Pour évaluer les enjeux de la logistique urbaine en Île-de-France, plusieurs paramètres sont à prendre en compte. Rappelé le 3 juin à Paris par François Rispe, directeur Europe du Sud de Prologis, le premier est démographique avec une augmentation de 12,2 à 13,5 millions d’habitants d’ici à 2050. « Soit 1,3 million de consommateurs en plus à l’origine, aussi, de déplacements supplémentaires », relève le dirigeant. Avec un millier d’habitants au kilomètre carré et jusqu’à 21 000 dans Paris intra-muros, la forte densité régionale et le pouvoir d’achat élevé des Franciliens friands d’achats en ligne (56 000 euros/an moyen) sont d’autres critères impactant la mobilité urbaine. Tout comme la volumétrie fret annuelle de 220 Mt et de l’ordre 300 millions de colis qui s’appuie à 82 % sur la route « dont les véhicules industriels occupent déjà un quart de la voirie », précise François Rispe. Face à ces facteurs générateurs de flux appelés à augmenter, « la capacité des infrastructures de transport est stable et l’offre immobilière destinée à la logistique est insuffisante et chère ». À l’origine d’une multiplication des transports, elle est en outre mal répartie avec une forte concentration des entrepôts à l’est de l’Île-de-France alors que les grands bassins de consommation se trouvent à l’ouest.
Ces contraintes posées, les étudiants du Master Supply Chain International de l’Université Paris-Dauphine ont sondé des distributeurs tous canaux de vente, industriels, prestataires transport et logistique ainsi que des professionnels de l’immobilier logistique sur les pistes d’évolution de la logistique urbaine francilienne. Premier constat présenté le 3 juin lors des Rencontres annuelles Prologis : « Tous les acteurs se déclarent concernés par cette problématique. » Parmi les solutions mises en avant, l’espace logistique urbain (ELU) et la mutualisation des flux arrivent en tête devant l’entrepôt de proximité à étages, les solutions de livraison alternative (dans le coffre des voitures, en cas d’absence du destinataire…) et le Click&Collect ou le dépôt puis l’enlèvement en magasin. S’agissant des technologies futures, si le véhicule autonome se place en pole position, son bilan carbone, compte tenu des technologies nécessaires, pour le traitement des données par exemple, interpelle. Pour optimiser, anticiper et automatiser les flux, l’intelligence artificielle est citée ainsi que la blockchain pour sécuriser l’échange de données. L’utilisation de drones serait marginale et limitée à quelques niches.

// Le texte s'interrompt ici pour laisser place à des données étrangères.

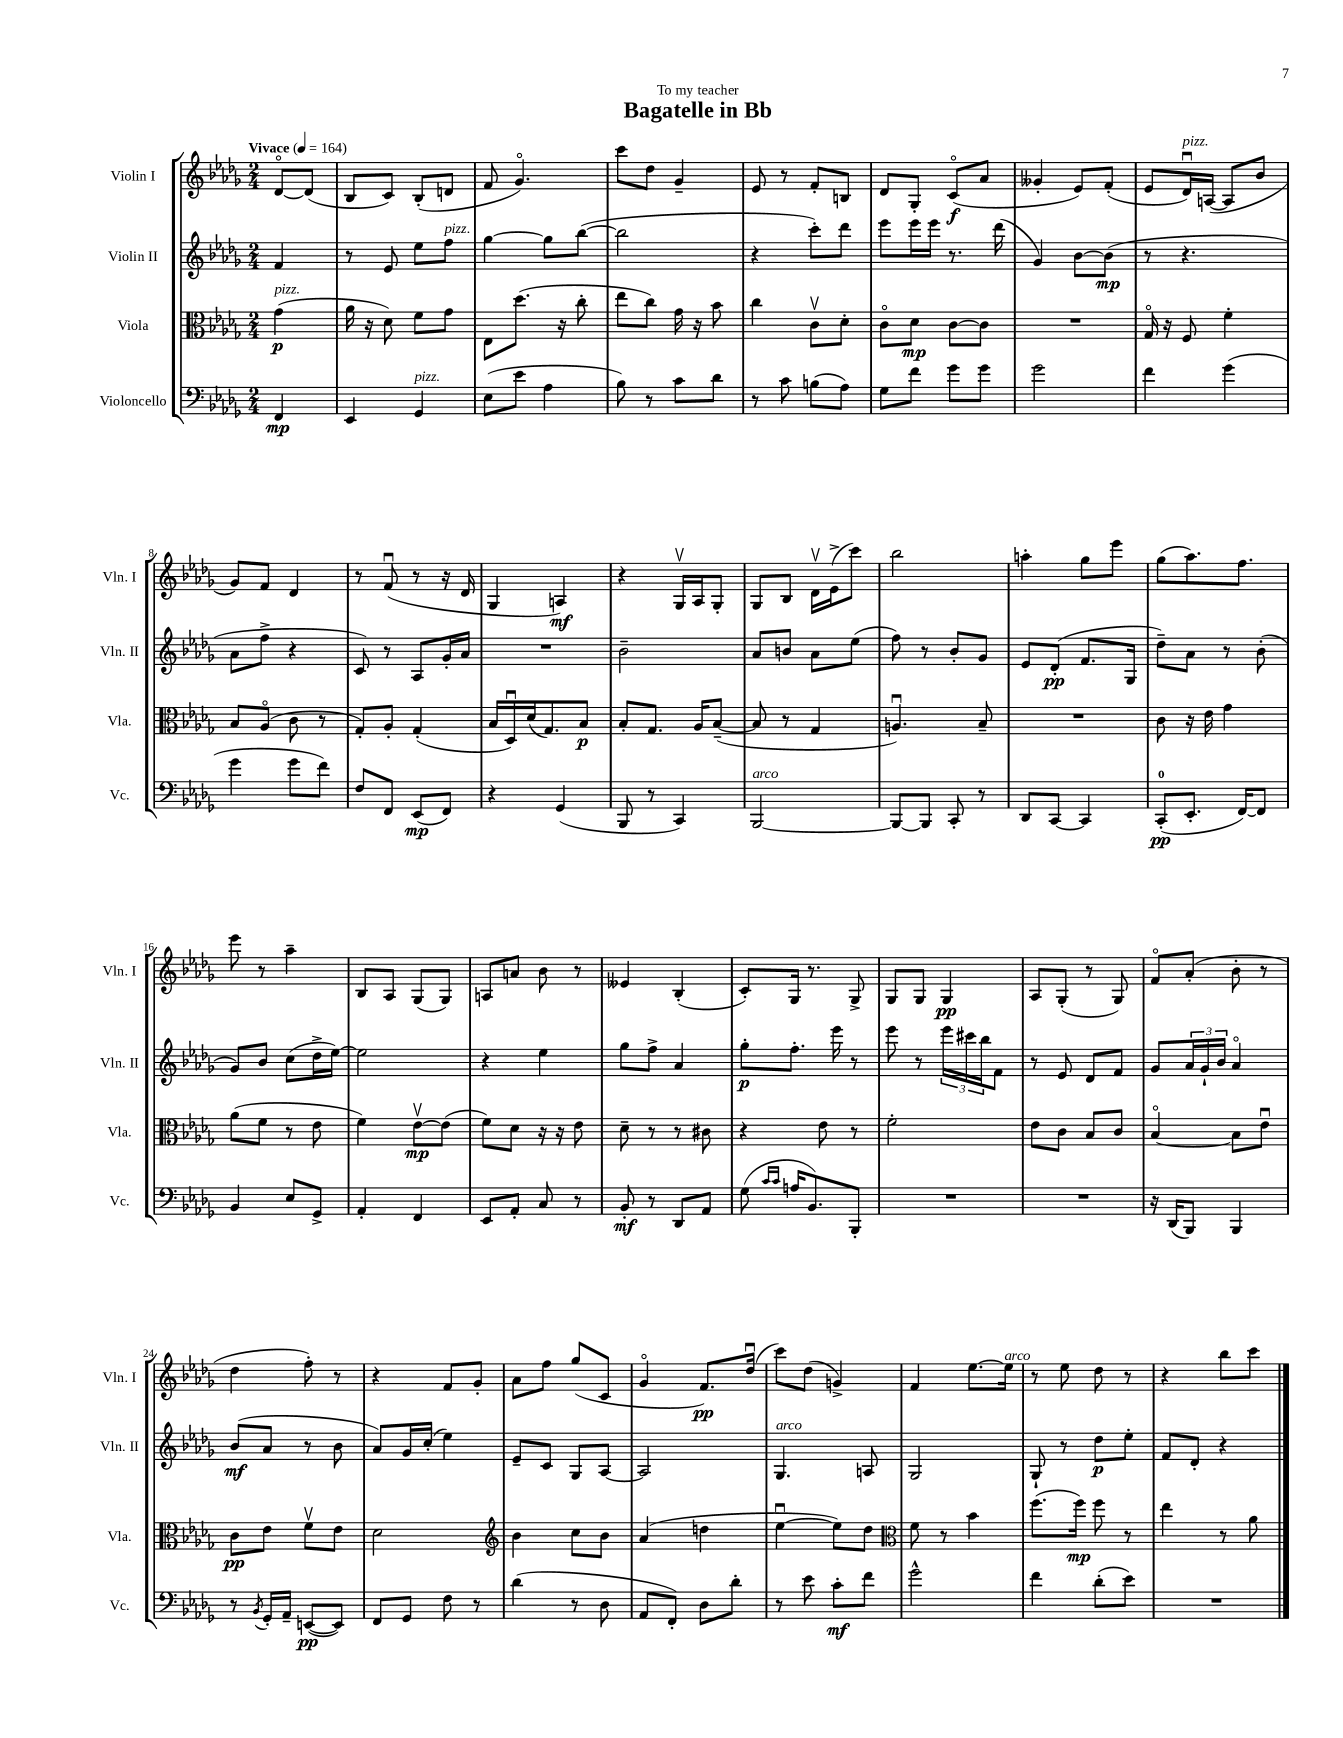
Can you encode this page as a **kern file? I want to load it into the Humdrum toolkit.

**kern	**kern	**kern	**kern
*staff4	*staff3	*staff2	*staff1
*clefF4	*clefC3	*clefG2	*clefG2
*k[b-e-a-d-g-]	*k[b-e-a-d-g-]	*k[b-e-a-d-g-]	*k[b-e-a-d-g-]
*M2/4	*M2/4	*M2/4	*M2/4
*MM164	*MM164	*MM164	*MM164
4FF/	(4g-\	4f/	[8d-o/L
.	.	.	(8d-/]J
=	=	=	=
4EE-/	16a-\	8r	8B-/L
.	16r	.	.
.	8d-\)	8e-/	8c/J)
4GG-/	8f\L	8ee-\L	(8B-'/L
.	8g-\J	8ff\J	8d/J
=	=	=	=
(8E-\L	8E-\L	[4gg-\	8f/
8e-\J	(8.dd-\J	.	4.g-o/)
4A-\	.	8gg-\]L	.
.	16r	.	.
.	8cc'\	([8bb-\J	.
=	=	=	=
8B-\)	8ee-\L	2bb-\]	8ccc\L
8r	8cc\J)	.	8dd-\J
8c\L	16g-\	.	4g-~/
.	16r	.	.
8d-\J	8b-\	.	.
=	=	=	=
8r	4cc\	4r	8e-/
8c\	.	.	8r
(8B\L	8cv\L	8ccc'\L)	8f'/L
8A-\J)	8d-'\J	8ddd-\J	8B/J
=	=	=	=
8G-\L	8co\L	8eee-\L	8d-/L
8f\J	8d-\J	16eee-\L	8G-'/J
.	.	16eee-\JJ	.
8g-\L	[8c\L	8.r	(8co/L
8g-\J	8c\]J	.	8a-/J
.	.	(16ddd-\	.
=	=	=	=
2g-\	2r	4g-/)	4g--'/
.	.	[8b-\L	8e-/L)
.	.	(8b-\]J	(8f'/J
=	=	=	=
4f\	16G-o/	8r	8e-/L
.	16r	.	.
.	8F/	4.r	16d-u/L)
.	.	.	([16A/JJ
(4g-\	4f'\	.	8A/]L
.	.	.	8b-/J
=	=	=	=
4g-\	8B-/L	8a-\L	8g-/L)
.	(8A-o/J	8ff^\J	8f/J
8g-\L	8c\	4r	4d-/
8f\J)	8r	.	.
=	=	=	=
8F/L	8G-'/L)	8c/)	8r
8FF/J	8A-'/J	8r	(8fu/
(8EE-/L	(4G-'/	8A-/L	8r
8FF/J)	.	16g-'/L	16r
.	.	16a-/JJ	16d-/
=	=	=	=
4r	16B-/LL	2r	4G-/
.	16D-u/)	.	.
.	(16d-/J	.	.
.	8.G-/)	.	.
(4GG-/	.	.	4A/)
.	8B-/J	.	.
=	=	=	=
8BBB-/	8B-'/L	2b-~\	4r
8r	8.G-/J	.	.
4CC/)	.	.	16G-v/LL
.	16A-/LK	.	16A-/J
.	([8B-~/J	.	8G-'/J
=	=	=	=
[2BBB-/	8B-/]	8a-/L	8G-/L
.	8r	8b/J	8B-/J
.	4G-/	8a-\L	16d-v\LL
.	.	.	(16e-^\J
.	.	(8ee-\J	8ccc\J)
=	=	=	=
8BBB-/_L	4.Au/)	8ff\)	2bb-\
8BBB-/]J	.	8r	.
8CC'/	.	8b-'/L	.
8r	8B-~/	8g-/J	.
=	=	=	=
8DD-/L	2r	8e-/L	4aa'\
[8CC/J	.	(8d-'/J	.
4CC/]	.	8.f/L	8gg-\L
.	.	.	8eee-\J
.	.	16G-/Jk	.
=	=	=	=
(8CC'/L	8c\	8dd-~\L)	(8gg-\L
8.EE-'/J	16r	8a-\J	8.aa-\)
.	16e-\	.	.
.	4g-\	8r	.
[16FF/LK)	.	.	8.ff\J
8FF/]J	.	(8b-'\	.
=	=	=	=
4BB-/	(8a-\L	8g-/L)	8eee-\
.	8f\J	8b-/J	8r
8E-/L	8r	(8cc\L	4aa-~\
8GG-^/J	8e-\	16dd-^\L	.
.	.	[16ee-\JJ)	.
=	=	=	=
4AA-'/	4f\)	2ee-\]	8B-/L
.	.	.	8A-/J
4FF/	[8e-v\L	.	(8G-/L
.	(8e-\]J	.	8G-/J)
=	=	=	=
8EE-/L	8f\L)	4r	8A/L
8AA-'/J	8d-\J	.	8a/J
8C/	16r	4ee-\	8b-\
.	16r	.	.
8r	8e-\	.	8r
=	=	=	=
8BB-'/	8d-~\	8gg-\L	4e--/
8r	8r	8ff^\J	.
8DD-/L	8r	4a-/	(4B-'/
8AA-/J	8c#\	.	.
=	=	=	=
(8G-\	4r	8gg-'\L	8c'/L)
16qqc/LL	.	.	.
16qqc/JJ	.	.	.
16A/LK	.	8.ff'\J	16G-/Jk
8.BB-/)	.	.	8.r
.	8e-\	.	.
.	.	16eee-\	.
8BBB-'/J	8r	8r	8G-^/
=	=	=	=
2r	2f'\	8eee-\	8G-/L
.	.	8r	8G-/J
.	.	24eee-\LL	4G-/
.	.	24ccc#\	.
.	.	24bb-\J	.
.	.	8f\J	.
=	=	=	=
2r	8e-\L	8r	8A-/L
.	8c\J	8e-/	(8G-'/J
.	8B-/L	8d-/L	8r
.	8c/J	8f/J	8G-/)
=	=	=	=
16r	[4B-o/	8g-/L	8fo/L
(16DD-/LK	.	.	.
8BBB-/J)	.	24a-/L	(8a-'/J
.	.	24g-`/	.
.	.	24b-/JJ	.
4BBB-/	8B-\]L	4a-o/	8b-'\
.	8e-u\J	.	8r
=	=	=	=
8r	8c\L	(8b-/L	4dd-\
8qBB-/	.	.	.
16GG-'/LL	8e-\J	8a-/J	.
16AA-~/JJ	.	.	.
([8EE/L	8fv\L	8r	8ff'\)
8EE/]J)	8e-\J	8b-\	8r
=	=	=	=
8FF/L	2d-\	8a-/L)	4r
8GG-/J	.	16g-/L	.
.	.	(16cc'/JJ	.
8F\	.	4ee-\)	8f/L
8r	.	.	8g-'/J
=	=	=	=
*	*clefG2	*	*
(4d-\	4b-\	8e-~/L	8a-\L
.	.	8c/J	8ff\J
8r	8cc\L	8G-/L	(8gg-/L
8D-\	8b-\J	[8A-/J	8c/J
=	=	=	=
8AA-/L	(4a-/	2A-/]	4g-o/
8FF'/J)	.	.	.
8D-\L	4dd\	.	8.f/L)
8d-'\J	.	.	.
.	.	.	(16dd-u/Jk
=	=	=	=
8r	[4ee-u\	4.G-/	8ccc\L)
8e-\	.	.	(8dd-\J
8c'\L	8ee-\]L)	.	4g^/)
8f\J	8dd-\J	8A/	.
=	=	=	=
*	*clefC3	*	*
2g-^^\	8f\	2G-/	4f/
.	8r	.	.
.	4b-\	.	[8.ee-\L
.	.	.	16ee-\]Jk
=	=	=	=
4f\	(8.ff\L	8G-`/	8r
.	.	8r	8ee-\
.	16ff\Jk)	.	.
(8d-'\L	8ff\	8dd-\L	8dd-\
8e-\J)	8r	8ee-'\J	8r
=	=	=	=
2r	4ee-\	8f/L	4r
.	.	8d-'/J	.
.	8r	4r	8bb-\L
.	8a-\	.	8ccc\J
==	==	==	==
*-	*-	*-	*-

Parmi les mesures susceptibles de porter ces solutions et technologies, les professionnels interrogés suggèrent « le développement des infrastructures de transport et de logistique », puis « la mise en place d’une législation incitative » sinon « contraignante ». Côté obstacles, ils pointent « l’absence de volonté politique » expliquée pour partie par « une méconnaissance des enjeux » puis les coûts et la complexité de déploiement. En termes de priorités, les sondés encouragent les pouvoirs publics à « aménager des ELU, développer des bornes de recharge, interdire la circulation des camions » et à « développer des moyens de transport alternatifs ». Quant aux actions que les entreprises pourraient prendre, « le recours à des véhicules verts » est plébiscité avec « la mutualisation des flux », loin devant la limitation des flux routiers et les livraisons à horaires décalés.
Selon les conclusions du sondage, la somme de ces actions aurait pour conséquences « une meilleure qualité de vie pour les Franciliens » avec une hausse ou une baisse selon les réponses du coût des livraisons. Sur le plan social, la logistique urbaine pourrait être à l’origine de nouveaux emplois. Quoi qu’il en soit, les déplacements urbains et les logistiques associées seront sans doute au cœur des prochaines élections municipales 2020. Les transporteurs routiers doivent définir sans tarder une stratégie de communication et de défense face à une probable surenchère de projets susceptibles d’impacter sinon de ternir la profession.